Makes sense in terms of priorities.  Thanks, Apurva.

On Thu, Aug 31, 2017 at 11:15 AM, Apurva Mehta <apu...@confluent.io> wrote:

> Thanks for the message, Roger.
>
> I think having 'acks=all' imply 'acks=minIsr' will probably result in some
> improvement in the latency. However, I would note two things:
>
> 1. The numbers on the wiki are latency at max throughput, which should not
> be representative of actual latency degradation. We should aim for more
> representative numbers before trying to solve for the problem. I intend to
> do this.
> 2. We have some toggles to reduce replication latency like
> ReplicaFetchMinBytes, ReplicaFetchWaitMaxMs. We can improve the replication
> latency by tuning these variables.
> 3. Engineers from Uber have played with the settings above and noticed that
> our protocol is too inefficient to support frequent replica fetches. We
> plan to improve this in the coming months.
>
> If we solve the low hanging fruit in (3), we can probably have lower
> latency configs in (2), which would mean that the actual impact of acks=all
> reduces. In this context, acks=minIsr will probably show a smaller impact
> on reducing replication latency. But it would definitely be interesting to
> get those numbers and see whether the theory bears out in practice.

(Entries drawn from a collection)
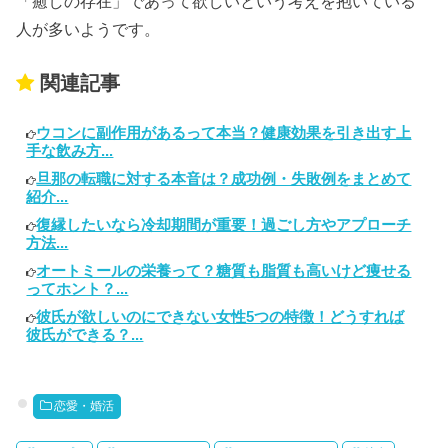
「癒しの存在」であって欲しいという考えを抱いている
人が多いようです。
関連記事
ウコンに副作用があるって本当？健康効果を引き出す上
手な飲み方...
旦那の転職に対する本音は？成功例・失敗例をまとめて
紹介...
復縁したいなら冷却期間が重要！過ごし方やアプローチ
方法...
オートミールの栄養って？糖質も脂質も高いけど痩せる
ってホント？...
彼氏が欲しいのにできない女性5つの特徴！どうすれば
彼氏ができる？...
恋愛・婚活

* * *

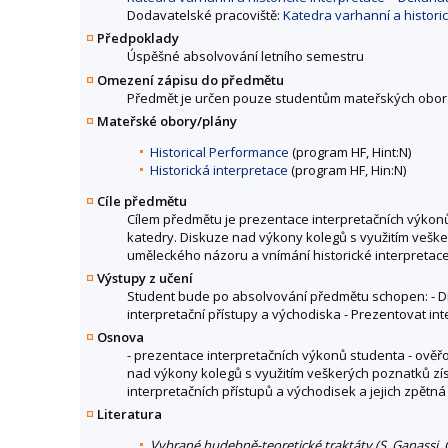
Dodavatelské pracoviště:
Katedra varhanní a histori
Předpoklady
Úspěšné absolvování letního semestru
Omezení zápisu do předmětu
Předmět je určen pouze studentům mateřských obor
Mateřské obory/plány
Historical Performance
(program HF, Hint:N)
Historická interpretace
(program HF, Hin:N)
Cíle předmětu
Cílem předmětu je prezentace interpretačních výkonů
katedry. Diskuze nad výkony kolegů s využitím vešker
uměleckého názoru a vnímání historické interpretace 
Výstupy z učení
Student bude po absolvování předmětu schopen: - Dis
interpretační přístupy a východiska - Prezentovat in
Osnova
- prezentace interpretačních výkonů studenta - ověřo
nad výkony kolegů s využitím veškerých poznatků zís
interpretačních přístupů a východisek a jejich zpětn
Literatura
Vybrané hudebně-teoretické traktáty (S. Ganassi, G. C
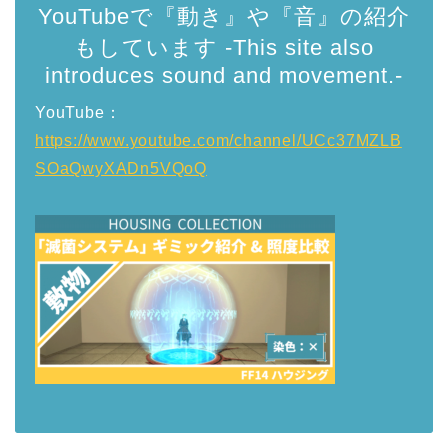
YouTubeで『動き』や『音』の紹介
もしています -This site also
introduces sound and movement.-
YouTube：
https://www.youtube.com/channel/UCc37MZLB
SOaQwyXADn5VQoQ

---

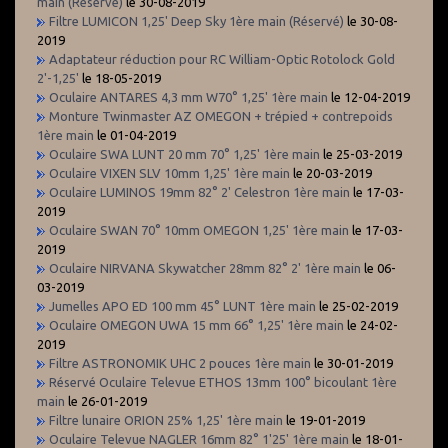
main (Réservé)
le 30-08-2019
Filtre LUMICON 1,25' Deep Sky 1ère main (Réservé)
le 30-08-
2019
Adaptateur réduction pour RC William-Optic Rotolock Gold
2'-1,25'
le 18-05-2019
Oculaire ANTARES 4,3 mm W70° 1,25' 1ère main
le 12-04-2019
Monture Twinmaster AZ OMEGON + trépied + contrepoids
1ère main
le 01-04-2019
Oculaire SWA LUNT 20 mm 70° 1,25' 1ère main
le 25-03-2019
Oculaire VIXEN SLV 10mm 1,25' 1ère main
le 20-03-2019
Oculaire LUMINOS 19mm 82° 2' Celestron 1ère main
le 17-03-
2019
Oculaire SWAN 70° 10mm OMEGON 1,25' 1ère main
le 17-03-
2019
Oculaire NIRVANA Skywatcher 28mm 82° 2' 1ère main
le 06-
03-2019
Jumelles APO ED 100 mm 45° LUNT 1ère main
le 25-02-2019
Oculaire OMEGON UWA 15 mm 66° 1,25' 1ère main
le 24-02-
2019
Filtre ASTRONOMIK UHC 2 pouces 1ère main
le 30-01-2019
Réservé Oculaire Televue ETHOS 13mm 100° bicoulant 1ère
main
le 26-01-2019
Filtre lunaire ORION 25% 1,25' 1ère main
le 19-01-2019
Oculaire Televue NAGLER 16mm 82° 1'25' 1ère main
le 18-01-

• **Questions on the material**:
1. In the replication latency email, rewrite the paragraph beginning "If we solve the low hanging fruit" as a short bulleted list that keeps its main points.
2. Which two settings does the replication latency email name as toggles for reducing replication latency?
3. Continue the replication latency email from its last sentence.

• **Answers by task**:
1.
- Fixing the easy protocol inefficiencies would likely allow lower-latency replica fetch settings.
- Those settings would reduce the actual impact of acks=all.
- In that case, acks=minIsr would probably do less to reduce replication latency.
- Getting the numbers would show whether this theory holds in practice.

2. ReplicaFetchMinBytes and ReplicaFetchWaitMaxMs.

3.
>
> Regards,
> Apurva
>
> On Thu, Aug 31, 2017 at 8:56 AM, Roger Hoover <roger.hoo...@gmail.com>
> wrote:
>
> > Sorry, my math was sloppy.  It's not twice as many requests taking
> longer.
> > If the probability of replication latency longer than X is Px for both
> > replicas then,
> >
> > acks=all will have probability of Px(2-Px) of replication lag longer
> than X
> > while
> > acks=minIsr will be Px
> >
> >
> > On Wed, Aug 30, 2017 at 5:18 PM, Roger Hoover <roger.hoo...@gmail.com>
> > wrote:
> >
> > > Sorry if this is a bit out of left field but can't help wondering...
> > >
> > > One way to improve producer performance while still having good
> > guarantees
> > > would be to allow a setting between acks=1 and acks=all.  We could
> > > introduce "acks=minIsr".  This is already the guarantee you get when
> the
> > > ISR set shrinks below your replication factor.  Why not allow producers
> > to
> > > get notified when minIsr replication has been acheived even when the
> ISR
> > > set is full?
> > >
> > > For rep factor == 3 and min.in.sync.replicas == 2 and sizeOf(ISR) == 3:
> > > * with acks=all, the remote time of each request will be max(lag of 2
> > > followers) whereas
> > > * with acks=minIsr, the remote time of each request will be min(lag of
> 2
> > > followers)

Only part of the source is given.